在月光下,那红叶之山居然蜕变为白雪之山……
——《椛山访雪图》变成了《雪山图》!
在月光中,那些红叶的朱红色完全消失,枫红层层化成雪花片片,满山红叶变为白雪纷飞!
酒香四溢的甘泉也结为泉霜,冻成酒冰!
生趣盎然的世外桃源,转眼间化为死气沉沉的人间地狱!
再看那路旁的老翁,原本他双眼微泛酷红,那时却已变成了漆黑的空洞,形如骷髅,状似鬼魅!
这世上竟有如此恐怖妖异的图画!
十冬兄,这你能够想像得到吗?”
十冬惊叹道:
“我能!”
十冬脑海中那座红叶之山,蜕化为白雪之山,那情景栩栩如生,历历在目!
“原来《椛山访雪图》竟是——”
别肠点透玄机:
“不错!赴椛山,访白雪——此标题已说明了图中的秘密!”
十冬感到惊讶,猜测道:
“如此说来,一定是北斋在画《雪山图》时,心血来潮,于是画出那《椛山访雪图》!”
别肠没有认同,但也没有反驳:
“这点倒是无法确定……也可能是别的画家看了《雪山图》后画出来的。
那位画家——或者说那位定下此题目的画家,一定是这样想的——
他打算选一个月圆花好之夜,高挂此图,大宴宾客,并点许多蜡烛,借由千百道烛光使画中红叶增艳生色。
等到夜宴方盛之际,主人便将所有蜡烛吹熄弄灭,那些红叶骤然失色,整座枫山立时化为至冷极冻的冰山雪岭!
这正是象征着‘眼前一切荣耀,终将归于尘土,目下所有富贵,届时尽埋荒冢’。
当然还有‘欢乐城旁即为鬼门关,繁华街边正是奈何桥’!
看懂此寓意者必会怵目惊心,幡然醒悟,如遭当头棒喝,有若再世为人!
也许此画的主人就是要享受这种‘嘲人讽己,笑尽天下’的乐趣!”
别肠深吸一口气,继续开口:
“案发当晚,大村树趁我外出之时,藏于房内静候小蔓来锁门。
守株待兔时,他瞧见了墙上那幅《椛山访雪图》,但那满山红叶在月光照耀下已化为漫天白雪!
所以他认定自己看到的是北斋的《雪山图》。
在此之前,他曾进屋来告诉通告我理事会的事情,那时他看见的是《椛山访雪图》,因此他一直以为是在他离去后,我把《椛山访雪图》换成了《雪山图》。
换言之,他完全不知道自己见到的一直都是《椛山访雪图》。
他在行凶后,也一直没有打开电灯。
他担心别人看见尸体,但不开灯反而更危险。
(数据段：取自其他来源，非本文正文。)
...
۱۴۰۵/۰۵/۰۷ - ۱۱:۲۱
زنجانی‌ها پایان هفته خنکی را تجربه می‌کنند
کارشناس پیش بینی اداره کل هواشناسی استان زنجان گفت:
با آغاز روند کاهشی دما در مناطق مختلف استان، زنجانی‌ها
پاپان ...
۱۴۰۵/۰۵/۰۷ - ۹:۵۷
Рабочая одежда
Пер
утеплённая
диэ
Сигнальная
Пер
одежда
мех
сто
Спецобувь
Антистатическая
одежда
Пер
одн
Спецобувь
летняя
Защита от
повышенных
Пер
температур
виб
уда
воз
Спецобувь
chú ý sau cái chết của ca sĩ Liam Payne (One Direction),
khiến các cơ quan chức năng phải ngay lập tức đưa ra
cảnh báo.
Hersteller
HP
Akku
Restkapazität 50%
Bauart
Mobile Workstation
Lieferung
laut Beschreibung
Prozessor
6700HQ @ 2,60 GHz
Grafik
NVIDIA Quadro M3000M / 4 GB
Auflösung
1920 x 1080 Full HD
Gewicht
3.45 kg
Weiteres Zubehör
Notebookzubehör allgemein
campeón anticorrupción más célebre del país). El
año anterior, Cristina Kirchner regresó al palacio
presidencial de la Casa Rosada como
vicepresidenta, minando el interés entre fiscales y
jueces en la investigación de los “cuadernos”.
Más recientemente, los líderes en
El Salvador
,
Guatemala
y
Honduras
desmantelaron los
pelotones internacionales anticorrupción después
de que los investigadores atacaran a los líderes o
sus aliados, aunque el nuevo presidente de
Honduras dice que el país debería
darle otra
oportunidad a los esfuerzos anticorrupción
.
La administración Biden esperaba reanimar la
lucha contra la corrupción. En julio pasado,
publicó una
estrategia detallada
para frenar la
”
十冬苦笑道:
“因为不开灯就无法发觉《椛山访雪图》的变化,如此一来便会露出破绽。”
别肠叹了口气:
“大村为了故布疑阵,随手拿走了两幅画,也就是《椛山访雪图》和《枯木野猿图》,但他却一直以为自己偷走的是《雪山图》和《枯木野猿图》。
他不拿别的物品,是因为细长的轴画便于隐藏,他想要藏在自己的房里。”
十冬附和道:
“所以,他在应付警方侦讯时,才会作证说失窃的是《雪山图》和《枯木野猿图》。”
别肠露出奇妙的表情:
“因为是大村说的,所以当时也不怀疑他,只是一直担心书库中的艺术品被盗。
另一方面,大村对自己偷走的那两幅画也深信不疑,完全没有去检查桐木盒子。
留在现场的桐木盒子已经很旧了……上面很黑,字都模糊了,不仔细看,是看不清楚的。
他既没看木盒中是哪一幅画,自然也不知道自己拿走的究竟是哪一幅。
——最终造成了奇怪的现象,两个月之后,应该已失窃的《雪山图》在书库中出现,《椛山访雪图》却从书库中不翼而飞。”
十冬追问道:
“大村知道那《雪山图》在书库中,便发现自己犯下大错了,对不对?”
别肠点了点头:
“那时候,他回房取出那两幅画,重新审视一遍,这才发现那不是《雪山图》,而是《椛山访雪图》!
他大惊失色,怔在当场,此事若遭质问,他将百口莫辩,除了一死了之,他已无路可逃……
不……他或许早已有心寻短,无意苟活。
因为情天难补,恨海难填,他活在世上,已了无生趣,《椛山访雪图》只不过推了他一把……
话说回来……若我早点发觉,及时阻止,或可救他一命……每念及此,我就悔恨交加,懊恼不已……”
——别肠向店家订了当地特产“龙田卷”,准备带回去给妻子吃。
这天十冬很忙,还有许多事要办,但他还是留下来,陪着别肠等店家把土产做好。
他一直在想……别肠为何要告诉他这个故事?
莫非别肠是要以“庸碌一生积财富,明日雪山埋枯骨”的寓意来启发他?
别肠接过做好的土特产,笑着说道:
“多亏雪子做了一笔买卖,如今我才能尝到这些下酒菜的味道,滋味还不错。”
十冬看着别肠轻声问道:
“你散尽收藏品后,是否深感晚景凄凉,空虚寂寞?”
别肠咧开缺了许多牙的嘴大笑:
“起初确实如此,但近来已不再怨叹,因为我已在心中建立了一座规模庞大的美术馆。
那《椛山访雪图》及《雪山图》也都收在其中!
我随时随地都能取出观赏!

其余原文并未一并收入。